Reading text:
The 2011 bill provided an exclusion for businesses with annual sales of $500,000 or less. This was much smaller than the threshold used by the Small Business Administration for defining a small business: $30 million in most cases. There was also no specific exclusion in the legislation to exempt resellers from the tax, so the Streamlined Sales and Use Tax Agreement would have applied to those sales: A retail shop owner who makes interstate purchases of applicable merchandise for resale in their store would be required to pay sales tax on those purchases or apply to their state for a reseller permit, resale license, or wholesale exemption certificate, any of which would exempt retailers from paying sales tax on purchases made for resale.

==History==
In December 2014, members of the House of Representatives lobbied their leadership to allow a vote on the act. Steve Womack organized a group of 30 Republican members that met with Speaker John Boehner and Judiciary Chairman Robert Goodlatte. Boehner again refused to allow a vote in the 113th Congress. Boehner and Goodlatte did say that they were committed to eventually getting a vote "done."

In 2013 legislation, Virginia tied its gas tax rate to passage of the Marketplace Fairness Act or similar legislation by January 1, 2015. On that date Virginia automatically increased its gas tax rate by about 45% in order to partially cover the revenue shortfall from failure to pay tax on online sales shipped from out of state. The tax increase will automatically cease when federal legislation is passed to address this issue.

In the 112th Congress, the bill was introduced in the United States Senate on November 9, 2011.

Multiple bills were introduced in the 113th Congress:

- S.743 was introduced into the Senate on April 16, 2013 by Senator Michael Enzi (R-WY). As of April 23, 2013, the bill had 28 cosponsors – 21 Democrats, 6 Republicans, and 1 independent.

- S.336 was introduced into the Senate on February 14, 2013 by Senator Michael Enzi (R-WY). The bill was immediately referred to the United States Senate Committee on Finance. As of April 23, 2013, the bill had 29 cosponsors – 22 Democrats, 6 Republicans, and 1 independent.

Records supplied:

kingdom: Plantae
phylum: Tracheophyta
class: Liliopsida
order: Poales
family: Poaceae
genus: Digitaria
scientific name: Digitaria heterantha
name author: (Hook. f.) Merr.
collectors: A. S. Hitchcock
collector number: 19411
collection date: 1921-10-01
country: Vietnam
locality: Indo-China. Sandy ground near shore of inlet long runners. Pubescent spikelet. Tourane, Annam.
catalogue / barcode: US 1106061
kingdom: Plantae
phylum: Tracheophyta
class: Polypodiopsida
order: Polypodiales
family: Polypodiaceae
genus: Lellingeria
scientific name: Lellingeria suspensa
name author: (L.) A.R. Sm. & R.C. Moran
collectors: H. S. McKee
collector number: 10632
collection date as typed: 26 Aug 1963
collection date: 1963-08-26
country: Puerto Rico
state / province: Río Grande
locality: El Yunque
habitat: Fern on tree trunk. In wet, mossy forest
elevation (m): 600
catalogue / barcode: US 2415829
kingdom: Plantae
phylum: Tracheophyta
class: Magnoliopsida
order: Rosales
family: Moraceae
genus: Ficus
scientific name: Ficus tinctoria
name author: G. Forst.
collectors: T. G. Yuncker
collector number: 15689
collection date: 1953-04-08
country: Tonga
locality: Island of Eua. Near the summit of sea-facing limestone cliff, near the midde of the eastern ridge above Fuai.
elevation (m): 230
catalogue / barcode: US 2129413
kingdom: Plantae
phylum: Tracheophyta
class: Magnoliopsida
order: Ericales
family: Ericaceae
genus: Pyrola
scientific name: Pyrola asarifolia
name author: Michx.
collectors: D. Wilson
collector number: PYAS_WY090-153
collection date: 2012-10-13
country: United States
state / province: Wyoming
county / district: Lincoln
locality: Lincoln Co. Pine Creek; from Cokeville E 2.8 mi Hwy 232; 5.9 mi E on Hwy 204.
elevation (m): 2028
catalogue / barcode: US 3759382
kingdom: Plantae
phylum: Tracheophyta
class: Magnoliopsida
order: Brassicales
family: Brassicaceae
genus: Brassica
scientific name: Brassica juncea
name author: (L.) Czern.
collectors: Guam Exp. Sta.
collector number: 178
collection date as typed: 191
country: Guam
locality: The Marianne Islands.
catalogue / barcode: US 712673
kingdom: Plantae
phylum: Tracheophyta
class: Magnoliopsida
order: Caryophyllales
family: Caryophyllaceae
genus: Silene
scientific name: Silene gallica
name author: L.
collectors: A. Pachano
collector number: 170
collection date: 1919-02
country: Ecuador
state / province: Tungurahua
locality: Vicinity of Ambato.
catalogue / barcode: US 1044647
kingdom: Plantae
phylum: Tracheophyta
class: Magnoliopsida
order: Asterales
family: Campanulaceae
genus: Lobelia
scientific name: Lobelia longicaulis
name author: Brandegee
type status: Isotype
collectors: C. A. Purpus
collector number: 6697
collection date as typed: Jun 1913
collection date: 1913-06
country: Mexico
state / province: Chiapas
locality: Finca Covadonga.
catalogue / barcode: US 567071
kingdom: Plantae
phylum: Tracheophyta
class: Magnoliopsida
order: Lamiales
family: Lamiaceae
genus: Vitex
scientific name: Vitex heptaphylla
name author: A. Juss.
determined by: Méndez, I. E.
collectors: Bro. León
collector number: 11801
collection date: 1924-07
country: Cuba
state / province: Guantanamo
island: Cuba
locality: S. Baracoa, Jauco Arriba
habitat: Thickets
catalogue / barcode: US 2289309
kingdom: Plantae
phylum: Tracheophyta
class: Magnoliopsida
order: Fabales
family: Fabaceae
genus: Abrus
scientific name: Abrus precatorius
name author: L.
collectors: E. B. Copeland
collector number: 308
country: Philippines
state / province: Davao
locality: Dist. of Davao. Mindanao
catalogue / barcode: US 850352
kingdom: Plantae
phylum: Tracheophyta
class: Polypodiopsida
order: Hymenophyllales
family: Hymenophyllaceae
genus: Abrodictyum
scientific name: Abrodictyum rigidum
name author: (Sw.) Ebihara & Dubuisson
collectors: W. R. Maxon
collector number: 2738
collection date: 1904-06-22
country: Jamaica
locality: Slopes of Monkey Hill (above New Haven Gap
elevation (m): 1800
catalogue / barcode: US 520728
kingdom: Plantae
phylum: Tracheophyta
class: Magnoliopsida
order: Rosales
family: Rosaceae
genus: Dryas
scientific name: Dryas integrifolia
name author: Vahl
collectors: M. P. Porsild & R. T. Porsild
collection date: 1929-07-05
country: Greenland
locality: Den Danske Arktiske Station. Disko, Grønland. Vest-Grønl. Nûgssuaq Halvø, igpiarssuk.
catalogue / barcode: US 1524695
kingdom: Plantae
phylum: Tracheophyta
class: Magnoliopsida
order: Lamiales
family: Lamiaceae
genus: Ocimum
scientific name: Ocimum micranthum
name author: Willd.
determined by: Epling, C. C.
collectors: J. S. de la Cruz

Set exercise 1: Name every person mentioned in the Marketplace Fairness Act text.
Set exercise 2: Print, word for word, the part of the Marketplace Fairness Act text starting at "- S.336 was" and ending at "22 Democrats, 6 Republicans, and 1 independent.".

Written answer 1:
Steve Womack
John Boehner
Robert Goodlatte
Michael Enzi

Written answer 2:
- S.336 was introduced into the Senate on February 14, 2013 by Senator Michael Enzi (R-WY). The bill was immediately referred to the United States Senate Committee on Finance. As of April 23, 2013, the bill had 29 cosponsors – 22 Democrats, 6 Republicans, and 1 independent.